I woke up for the second time at 9:00, and sunlight was already shining brightly through the windows. I got up and ate breakfast before getting dressed for the day’s hiking. I proceeded to the visitor center to buy a compass, and then I headed straight for Bear Lake Road. I ended up driving a considerable distance before getting up to 9,800 feet and arriving at the trailhead. There was way too much snow for me to even begin to hike it without snowshoes. I tried, and I was instantly in knee high snow! I thought a minute, disappointed that the recommended hike wasn’t going to happen, and finally decided to expand the second planned route. I arrived at Lake Sprauge at around 10:00, and there were very few people there. That was excellent, especially since the trail was mostly clear of snow. I guess that since this trailhead was 1000 feet lower than the first, the snow had already melted. I began the hike at 10:15 and had a great time. The path was well marked, and I was gone for about three and a half hours. I ended the farthest point of the hike at a place called The East Portal, and found myself at a water reservoir being fed by a small mountain stream. I didn’t see any wildlife except a squirrel and a woodpecker. There is a slideshow of the hike here----:

After the hike I went straight back to the trailer to have some lunch, and did so with some spaghetti a la Rita. It was pretty excellent, so I scarfed it down and ended up playing guitar for a while. While playing, I looked out my window and saw a huge hawk in a tree nearby, and I started to watch it through my binoculars. After watching the hawk until it flew away I was inspired to go for a drive and see if I could see any more wildlife. I went up to the West Alluvial Fan first, and then came back down to get up to Rainbow Curve. The drive up to Rainbow Curve was one of the most beautiful drives I have ever been on. I meandered up the mountainside until finally reaching the maximum altitude of 11,500 feet. At that height trees can no longer survive so the sub-alpine climate turns into to an alpine one. I took lots of picture of all of this, so be sure to check out the slideshow.

The drive back down was just as gorgeous as the way up, and I arrived back at the campsite at around 5:30. I felt that it was too late to start another hike, so I got back to Rita and read my book for a while. Upon my mom’s recommendation, I started The Alchemist - so far it is excellent. Around 7:00, I thought that some dinner would be nice, so I ate a sandwich and some fruit. My belly is full, and I am currently listening to music while writing. I think that I’ll play guitar for awhile, and maybe read, and then drift off to sleep for the long drive tomorrow.

**Exercise:** Copy the stretch of the hiking journal from "After the hike" through "out the slideshow.".

[Data records]
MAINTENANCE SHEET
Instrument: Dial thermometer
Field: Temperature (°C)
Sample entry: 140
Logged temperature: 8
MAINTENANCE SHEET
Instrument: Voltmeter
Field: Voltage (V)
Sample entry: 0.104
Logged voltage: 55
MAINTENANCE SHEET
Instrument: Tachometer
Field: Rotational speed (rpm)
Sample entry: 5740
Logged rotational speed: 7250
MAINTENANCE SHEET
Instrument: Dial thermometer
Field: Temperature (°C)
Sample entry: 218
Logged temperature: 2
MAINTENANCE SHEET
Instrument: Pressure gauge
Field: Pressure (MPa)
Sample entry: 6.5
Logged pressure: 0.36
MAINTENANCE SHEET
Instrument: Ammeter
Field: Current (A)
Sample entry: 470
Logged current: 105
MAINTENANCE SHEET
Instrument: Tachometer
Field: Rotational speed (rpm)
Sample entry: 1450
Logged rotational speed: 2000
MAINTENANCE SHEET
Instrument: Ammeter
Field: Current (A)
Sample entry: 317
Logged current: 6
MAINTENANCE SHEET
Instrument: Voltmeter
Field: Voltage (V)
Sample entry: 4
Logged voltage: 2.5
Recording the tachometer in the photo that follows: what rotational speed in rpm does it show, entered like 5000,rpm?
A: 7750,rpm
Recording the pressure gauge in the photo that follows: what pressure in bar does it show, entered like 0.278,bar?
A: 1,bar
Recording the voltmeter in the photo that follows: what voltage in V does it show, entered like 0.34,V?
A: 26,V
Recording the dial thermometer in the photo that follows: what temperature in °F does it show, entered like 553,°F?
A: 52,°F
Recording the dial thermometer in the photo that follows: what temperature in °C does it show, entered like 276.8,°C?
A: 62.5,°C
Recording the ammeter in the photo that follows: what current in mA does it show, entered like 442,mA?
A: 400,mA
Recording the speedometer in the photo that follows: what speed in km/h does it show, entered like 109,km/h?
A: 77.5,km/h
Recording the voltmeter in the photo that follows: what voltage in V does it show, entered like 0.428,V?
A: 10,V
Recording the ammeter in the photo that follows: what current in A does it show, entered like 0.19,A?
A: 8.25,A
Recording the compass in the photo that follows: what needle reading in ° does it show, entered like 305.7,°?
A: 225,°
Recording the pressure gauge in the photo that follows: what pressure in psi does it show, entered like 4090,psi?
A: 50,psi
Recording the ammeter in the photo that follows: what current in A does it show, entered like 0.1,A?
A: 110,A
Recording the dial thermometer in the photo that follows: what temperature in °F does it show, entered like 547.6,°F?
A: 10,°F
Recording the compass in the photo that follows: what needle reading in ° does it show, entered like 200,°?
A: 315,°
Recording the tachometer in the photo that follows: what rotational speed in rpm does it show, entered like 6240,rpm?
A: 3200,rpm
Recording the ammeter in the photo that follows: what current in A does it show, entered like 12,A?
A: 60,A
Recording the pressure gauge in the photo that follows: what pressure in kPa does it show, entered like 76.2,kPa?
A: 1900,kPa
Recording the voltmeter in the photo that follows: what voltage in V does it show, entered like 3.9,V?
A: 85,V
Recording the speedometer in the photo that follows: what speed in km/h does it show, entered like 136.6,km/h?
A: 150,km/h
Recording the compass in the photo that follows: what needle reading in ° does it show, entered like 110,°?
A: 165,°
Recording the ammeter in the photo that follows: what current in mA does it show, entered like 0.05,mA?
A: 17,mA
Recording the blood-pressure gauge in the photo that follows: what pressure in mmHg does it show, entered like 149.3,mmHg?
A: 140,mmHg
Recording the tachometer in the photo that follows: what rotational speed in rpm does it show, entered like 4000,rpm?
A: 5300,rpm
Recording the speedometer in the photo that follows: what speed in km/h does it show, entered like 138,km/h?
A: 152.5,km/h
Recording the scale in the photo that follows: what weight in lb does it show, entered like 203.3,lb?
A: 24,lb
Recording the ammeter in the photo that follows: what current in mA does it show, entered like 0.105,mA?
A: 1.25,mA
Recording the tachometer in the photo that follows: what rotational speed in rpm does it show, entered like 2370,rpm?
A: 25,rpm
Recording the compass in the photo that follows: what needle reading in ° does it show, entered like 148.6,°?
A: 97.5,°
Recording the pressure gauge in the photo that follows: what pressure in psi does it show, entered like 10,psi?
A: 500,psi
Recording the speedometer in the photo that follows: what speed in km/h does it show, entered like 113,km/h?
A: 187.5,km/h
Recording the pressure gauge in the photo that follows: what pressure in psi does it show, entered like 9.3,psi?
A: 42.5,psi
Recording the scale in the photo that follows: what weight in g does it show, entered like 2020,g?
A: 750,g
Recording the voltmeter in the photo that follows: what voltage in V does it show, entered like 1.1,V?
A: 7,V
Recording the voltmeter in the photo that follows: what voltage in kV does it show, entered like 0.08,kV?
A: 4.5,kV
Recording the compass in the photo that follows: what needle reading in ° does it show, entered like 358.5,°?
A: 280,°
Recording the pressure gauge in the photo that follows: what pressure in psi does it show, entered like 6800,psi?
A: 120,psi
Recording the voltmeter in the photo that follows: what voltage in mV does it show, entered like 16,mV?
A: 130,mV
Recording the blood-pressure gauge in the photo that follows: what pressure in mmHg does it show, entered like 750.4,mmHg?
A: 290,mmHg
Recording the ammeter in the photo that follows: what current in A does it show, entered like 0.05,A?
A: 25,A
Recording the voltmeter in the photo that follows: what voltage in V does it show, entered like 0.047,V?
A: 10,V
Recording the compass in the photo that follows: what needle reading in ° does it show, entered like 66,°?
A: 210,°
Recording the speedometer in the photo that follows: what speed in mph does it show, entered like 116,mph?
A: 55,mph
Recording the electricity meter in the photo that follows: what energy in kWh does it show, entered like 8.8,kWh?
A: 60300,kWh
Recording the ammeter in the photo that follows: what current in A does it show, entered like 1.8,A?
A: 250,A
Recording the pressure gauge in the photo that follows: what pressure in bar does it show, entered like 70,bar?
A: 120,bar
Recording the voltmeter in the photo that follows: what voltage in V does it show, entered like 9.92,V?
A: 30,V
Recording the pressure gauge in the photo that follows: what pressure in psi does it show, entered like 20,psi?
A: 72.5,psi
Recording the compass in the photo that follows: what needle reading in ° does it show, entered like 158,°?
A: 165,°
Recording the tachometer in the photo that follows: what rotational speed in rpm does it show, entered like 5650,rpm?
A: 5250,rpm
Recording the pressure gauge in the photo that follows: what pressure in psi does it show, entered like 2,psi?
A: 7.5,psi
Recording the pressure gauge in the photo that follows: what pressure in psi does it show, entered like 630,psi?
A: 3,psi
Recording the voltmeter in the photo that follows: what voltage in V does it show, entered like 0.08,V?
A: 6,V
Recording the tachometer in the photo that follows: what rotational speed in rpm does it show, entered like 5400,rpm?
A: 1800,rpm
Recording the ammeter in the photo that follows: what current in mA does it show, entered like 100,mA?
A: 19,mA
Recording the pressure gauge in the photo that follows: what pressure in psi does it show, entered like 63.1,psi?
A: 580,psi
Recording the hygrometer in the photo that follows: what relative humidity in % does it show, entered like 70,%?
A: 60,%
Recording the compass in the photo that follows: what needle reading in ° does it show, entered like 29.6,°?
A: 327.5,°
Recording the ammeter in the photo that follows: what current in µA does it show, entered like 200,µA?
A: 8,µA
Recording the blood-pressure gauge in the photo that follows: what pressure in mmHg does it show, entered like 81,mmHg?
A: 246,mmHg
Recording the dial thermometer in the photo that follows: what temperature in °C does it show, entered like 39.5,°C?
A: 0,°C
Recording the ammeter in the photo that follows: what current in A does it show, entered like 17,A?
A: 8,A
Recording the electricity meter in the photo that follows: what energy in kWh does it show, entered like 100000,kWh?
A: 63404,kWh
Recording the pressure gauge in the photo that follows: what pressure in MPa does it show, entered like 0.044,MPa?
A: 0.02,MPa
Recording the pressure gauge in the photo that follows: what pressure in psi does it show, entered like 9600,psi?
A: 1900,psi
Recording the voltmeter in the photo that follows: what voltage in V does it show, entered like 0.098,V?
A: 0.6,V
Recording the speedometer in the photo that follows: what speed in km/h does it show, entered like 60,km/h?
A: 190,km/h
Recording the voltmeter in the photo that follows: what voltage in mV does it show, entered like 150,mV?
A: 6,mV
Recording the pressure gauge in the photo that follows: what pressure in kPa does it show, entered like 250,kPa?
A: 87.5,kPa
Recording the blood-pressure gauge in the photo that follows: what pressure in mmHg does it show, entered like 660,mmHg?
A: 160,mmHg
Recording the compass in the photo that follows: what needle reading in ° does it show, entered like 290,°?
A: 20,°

**Final answer:**
After the hike I went straight back to the trailer to have some lunch, and did so with some spaghetti a la Rita. It was pretty excellent, so I scarfed it down and ended up playing guitar for a while. While playing, I looked out my window and saw a huge hawk in a tree nearby, and I started to watch it through my binoculars. After watching the hawk until it flew away I was inspired to go for a drive and see if I could see any more wildlife. I went up to the West Alluvial Fan first, and then came back down to get up to Rainbow Curve. The drive up to Rainbow Curve was one of the most beautiful drives I have ever been on. I meandered up the mountainside until finally reaching the maximum altitude of 11,500 feet. At that height trees can no longer survive so the sub-alpine climate turns into to an alpine one. I took lots of picture of all of this, so be sure to check out the slideshow.